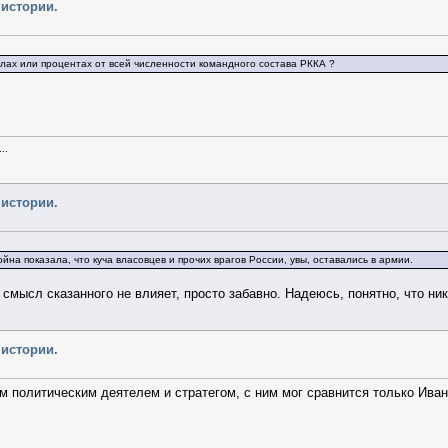
 истории.
числах или процентах от всей численности командного состава РККА ?
..
 истории.
ойна показала, что куча власовцев и прочих врагов России, увы, оставались в армии.
 смысл сказанного не влияет, просто забавно. Надеюсь, понятно, что ни
 истории.
 политическим деятелем и стратегом, с ним мог сравнится только Иван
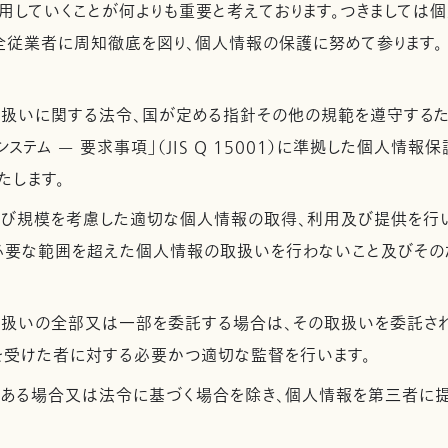
用していくことが何よりも重要と考えております。つきましては
全従業者に周知徹底を図り、個人情報の保護に努めて参ります。
取扱いに関する法令、国が定める指針その他の規範を遵守するた
ステム — 要求事項」（JIS Q 15001）に準拠した個人情報
たします。
及び規模を考慮した適切な個人情報の取得、利用及び提供を行
必要な範囲を超えた個人情報の取扱いを行わないこと及びその
取扱いの全部又は一部を委託する場合は、その取扱いを委託さ
を受けた者に対する必要かつ適切な監督を行います。
がある場合又は法令に基づく場合を除き、個人情報を第三者に提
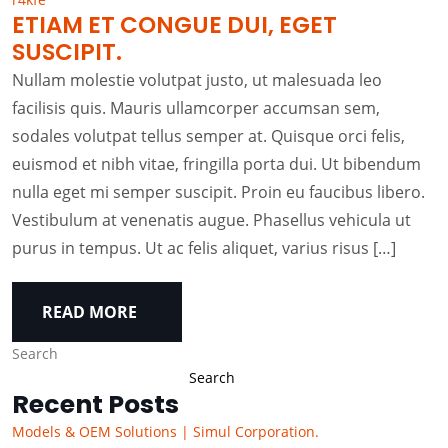
ETIAM ET CONGUE DUI, EGET
SUSCIPIT.
Nullam molestie volutpat justo, ut malesuada leo
facilisis quis. Mauris ullamcorper accumsan sem,
sodales volutpat tellus semper at. Quisque orci felis,
euismod et nibh vitae, fringilla porta dui. Ut bibendum
nulla eget mi semper suscipit. Proin eu faucibus libero.
Vestibulum at venenatis augue. Phasellus vehicula ut
purus in tempus. Ut ac felis aliquet, varius risus […]
READ MORE
Search
Search
Recent Posts
Models & OEM Solutions | Simul Corporation.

• • • •

# Exercise objective
Could you filter the entries above for lines holding the string "felis" and copy them?

# Completed exercise
sodales volutpat tellus semper at. Quisque orci felis,
purus in tempus. Ut ac felis aliquet, varius risus […]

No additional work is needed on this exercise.